Top of DATA UNDER STUDY

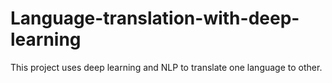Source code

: # Language-translation-with-deep-learning
This project uses deep learning and NLP to translate one language to other.
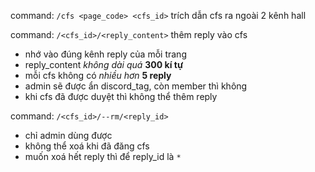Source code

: command: `/cfs <page_code> <cfs_id>`
trích dẫn cfs ra ngoài 2 kênh hall

command: `/<cfs_id>/<reply_content>`
thêm reply vào cfs
- nhớ vào đúng kênh reply của mỗi trang
- reply_content *không dài quá* **300 kí tự**
- mỗi cfs không có *nhiều hơn* **5 reply**
- admin sẽ được ẩn discord_tag, còn member thì không
- khi cfs đã được duyệt thì không thể thêm reply

command: `/<cfs_id>/--rm/<reply_id>`
- chỉ admin dùng được
- không thể xoá khi đã đăng cfs
- muốn xoá hết reply thì để reply_id là `*`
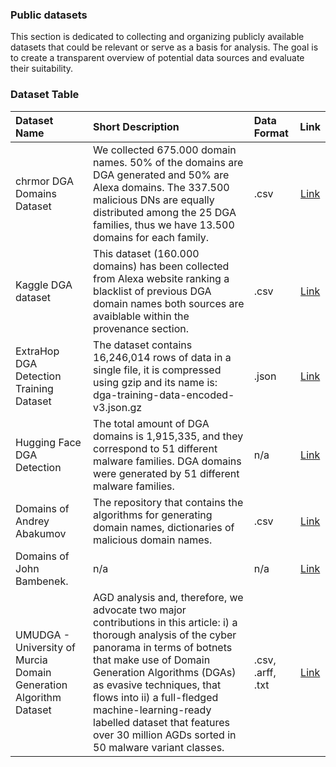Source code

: ### Public datasets

This section is dedicated to collecting and organizing publicly available datasets that could be relevant or serve as a basis for analysis. The goal is to create a transparent overview of potential data sources and evaluate their suitability.

### Dataset Table

| **Dataset Name**                                                      | **Short Description**                                                                                                                                                                                                                                                                                                                                                                         | **Data Format**                                     | **Link**                                                             | 
|:----------------------------------------------------------------------|:----------------------------------------------------------------------------------------------------------------------------------------------------------------------------------------------------------------------------------------------------------------------------------------------------------------------------------------------------------------------------------------------|:----------------------------------------------------|:--------------------------------------------------------------------:|
| chrmor DGA Domains Dataset                                            | We collected 675.000 domain names. 50% of the domains are DGA generated and 50% are Alexa domains. The 337.500 malicious DNs are equally distributed among the 25 DGA families, thus we have 13.500 domains for each family.                                                                                                                                                                  | .csv                                                | [Link](https://github.com/chrmor/DGA_domains_dataset)                |    
| Kaggle DGA dataset                                                    | This dataset (160.000 domains) has been collected from Alexa website ranking a blacklist of previous DGA domain names both sources are avaiblable within the provenance section.                                                                                                                                                                                                              | .csv                                                | [Link](https://www.kaggle.com/datasets/gtkcyber/dga-dataset/data)    |
| ExtraHop DGA Detection Training Dataset                               | The dataset contains 16,246,014 rows of data in a single file, it is compressed using gzip and its name is: dga-training-data-encoded-v3.json.gz                                                                                                                                                                                                                                              | .json                                               | [Link](https://github.com/ExtraHop/DGA-Detection-Training-Dataset)   |
| Hugging Face DGA Detection                                            | The total amount of DGA domains is 1,915,335, and they correspond to 51 different malware families. DGA domains were generated by 51 different malware families.                                                                                                                                                                                                                              | n/a                                                 | [Link](https://huggingface.co/datasets/harpomaxx/dga-detection)      |
| Domains of Andrey Abakumov                                            | The repository that contains the algorithms for generating domain names, dictionaries of malicious domain names.                                                                                                                                                                                                                                                                              | .csv                                                | [Link](https://github.com/andrewaeva/DGA)                            |
| Domains of John Bambenek.                                             | n/a                                                                                                                                                                                                                                                                                                                                                                                           | n/a                                                 | [Link](https://osint.bambenekconsulting.com/feeds/)                  |
| UMUDGA - University of Murcia Domain Generation Algorithm Dataset     | AGD analysis and, therefore, we advocate two major contributions in this article: i) a thorough analysis of the cyber panorama in terms of botnets that make use of Domain Generation Algorithms (DGAs) as evasive techniques, that flows into ii) a full-fledged machine-learning-ready labelled dataset that features over 30 million AGDs sorted in 50 malware variant classes.            | .csv, .arff, .txt                                   | [Link](https://osint.bambenekconsulting.com/feeds/)                  |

Bottom of DATA UNDER STUDY

INSTRUCTIONS FOR THE TASK: Rename "reply_content" to "reply_text" everywhere it appears in the listing above, and return all of its source text otherwise unchanged. Leave the pictures out.

RESULT FOR THIS TASK:
Source code

: # Language-translation-with-deep-learning
This project uses deep learning and NLP to translate one language to other.
Source code

: command: `/cfs <page_code> <cfs_id>`
trích dẫn cfs ra ngoài 2 kênh hall

command: `/<cfs_id>/<reply_text>`
thêm reply vào cfs
- nhớ vào đúng kênh reply của mỗi trang
- reply_text *không dài quá* **300 kí tự**
- mỗi cfs không có *nhiều hơn* **5 reply**
- admin sẽ được ẩn discord_tag, còn member thì không
- khi cfs đã được duyệt thì không thể thêm reply

command: `/<cfs_id>/--rm/<reply_id>`
- chỉ admin dùng được
- không thể xoá khi đã đăng cfs
- muốn xoá hết reply thì để reply_id là `*`
Source code

: ### Public datasets

This section is dedicated to collecting and organizing publicly available datasets that could be relevant or serve as a basis for analysis. The goal is to create a transparent overview of potential data sources and evaluate their suitability.

### Dataset Table

| **Dataset Name**                                                      | **Short Description**                                                                                                                                                                                                                                                                                                                                                                         | **Data Format**                                     | **Link**                                                             | 
|:----------------------------------------------------------------------|:----------------------------------------------------------------------------------------------------------------------------------------------------------------------------------------------------------------------------------------------------------------------------------------------------------------------------------------------------------------------------------------------|:----------------------------------------------------|:--------------------------------------------------------------------:|
| chrmor DGA Domains Dataset                                            | We collected 675.000 domain names. 50% of the domains are DGA generated and 50% are Alexa domains. The 337.500 malicious DNs are equally distributed among the 25 DGA families, thus we have 13.500 domains for each family.                                                                                                                                                                  | .csv                                                | [Link](https://github.com/chrmor/DGA_domains_dataset)                |    
| Kaggle DGA dataset                                                    | This dataset (160.000 domains) has been collected from Alexa website ranking a blacklist of previous DGA domain names both sources are avaiblable within the provenance section.                                                                                                                                                                                                              | .csv                                                | [Link](https://www.kaggle.com/datasets/gtkcyber/dga-dataset/data)    |
| ExtraHop DGA Detection Training Dataset                               | The dataset contains 16,246,014 rows of data in a single file, it is compressed using gzip and its name is: dga-training-data-encoded-v3.json.gz                                                                                                                                                                                                                                              | .json                                               | [Link](https://github.com/ExtraHop/DGA-Detection-Training-Dataset)   |
| Hugging Face DGA Detection                                            | The total amount of DGA domains is 1,915,335, and they correspond to 51 different malware families. DGA domains were generated by 51 different malware families.                                                                                                                                                                                                                              | n/a                                                 | [Link](https://huggingface.co/datasets/harpomaxx/dga-detection)      |
| Domains of Andrey Abakumov                                            | The repository that contains the algorithms for generating domain names, dictionaries of malicious domain names.                                                                                                                                                                                                                                                                              | .csv                                                | [Link](https://github.com/andrewaeva/DGA)                            |
| Domains of John Bambenek.                                             | n/a                                                                                                                                                                                                                                                                                                                                                                                           | n/a                                                 | [Link](https://osint.bambenekconsulting.com/feeds/)                  |
| UMUDGA - University of Murcia Domain Generation Algorithm Dataset     | AGD analysis and, therefore, we advocate two major contributions in this article: i) a thorough analysis of the cyber panorama in terms of botnets that make use of Domain Generation Algorithms (DGAs) as evasive techniques, that flows into ii) a full-fledged machine-learning-ready labelled dataset that features over 30 million AGDs sorted in 50 malware variant classes.            | .csv, .arff, .txt                                   | [Link](https://osint.bambenekconsulting.com/feeds/)                  |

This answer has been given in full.